I asked why. What made women easy targets? In retrospect, I wish I’d been even more plain: Why was it so satisfying to hurt us? Why didn’t he automatically see us as human beings? For all his self-reflection, that’s the one thing he never managed to articulate—how anger at one woman translated into hatred of women in general. Why, when men hate themselves, it’s women who take the beatings.

He did explain how he changed. He started taking care of his health, he found a new girlfriend, and he went back to school to become a teacher. He told me—in all seriousness—that, as a volunteer at a school, he just gets so many hugs now. “Seeing how their feelings get hurt by their peers,” he said, “on purpose or not, it derails them for the rest of the day. They’ll have their head on their desk and refuse to talk. As I’m watching this happen, I can’t help but think about the feelings that I hurt.” He was so sorry, he said.

Finally, I brought up my dad.

“How did you even find out that my dad died? How did you—” I trailed off as my voice broke. He saved me the trouble of finishing the question. “I went to my computer. I Googled you—found out you had a father who had passed. I found out that he had—you had siblings. I forget if it was three total.”

“I have two siblings.”

“So—”

“Did you read his obituary?”

“I believe I did,” he said. “I knew he was a musician.”
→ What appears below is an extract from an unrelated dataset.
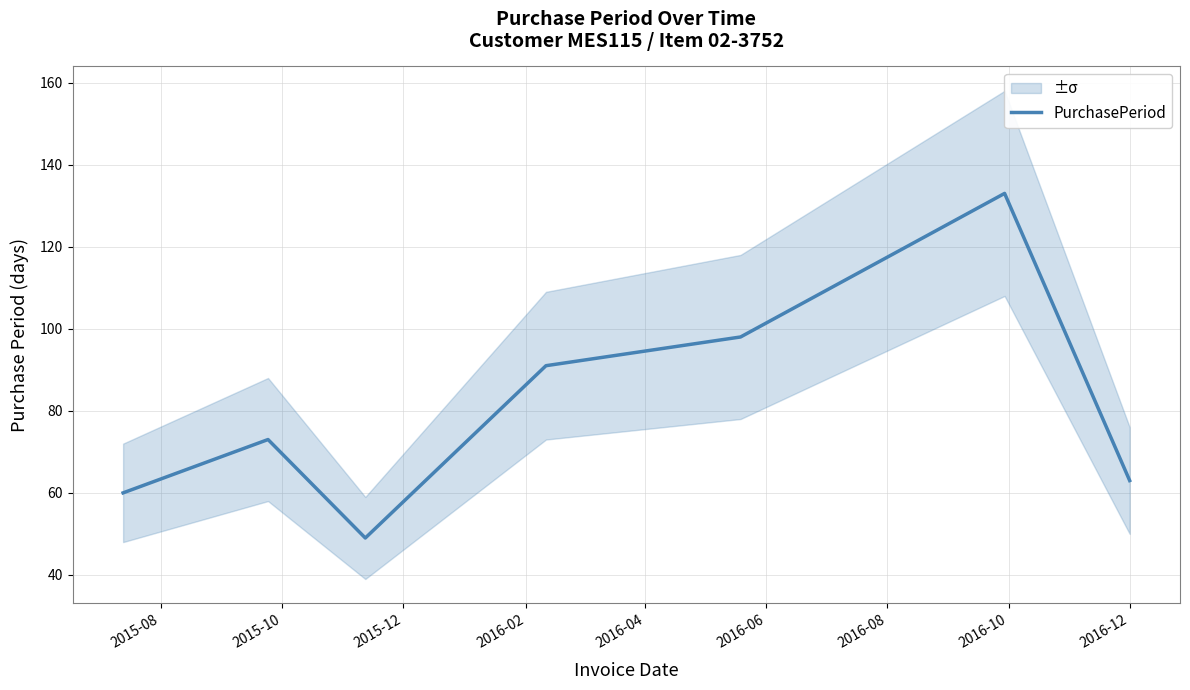

True or false: the data has more than 1 interior local peaks.

True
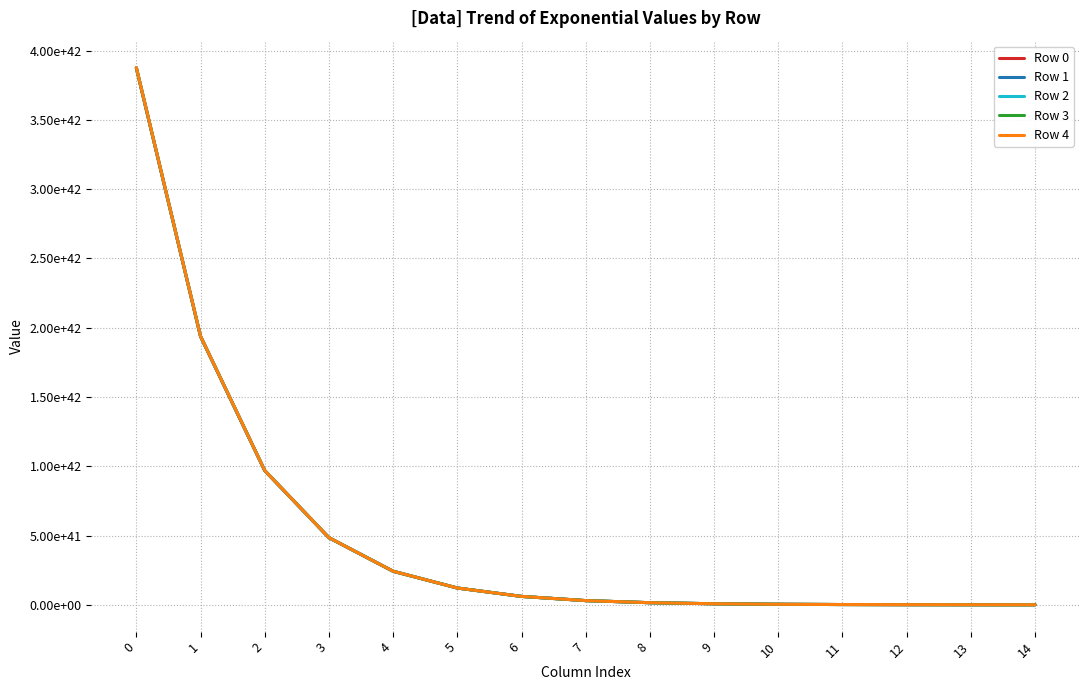

Does the chart display data point markers on the line(s)?

No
“Yeah, I wrote that.” My voice started to crack; the rapport I’d felt started to harden. “I wrote his obituary.”

He hesitated at the edge in my voice. “I created a fake Gmail account using your father’s name, created a fake Twitter account using his name. The biography was something to the effect of, my name is—I’m sorry, I forget the name—the first name.”

“His name was Paul West.”

“I wrote, ‘My name is Paul West. I’ve got three kids. Two of them are great, and one of them is—’” He hesitated again. “‘An idiot.’”

“Yeah, you said ‘embarrassed father of an idiot.’”

“Okay.”

“‘Other two kids are fine, though.’”

He exhaled. “Ohhh, that’s much more worse.”

“And you got a picture of him,” I said.

“I did get a picture of him.”

“Do you remember anything about him?” I was crying at this point. “Did you get a sense of him as a human being?”

“I read the obit. And I knew he was a dad that loved his kids.”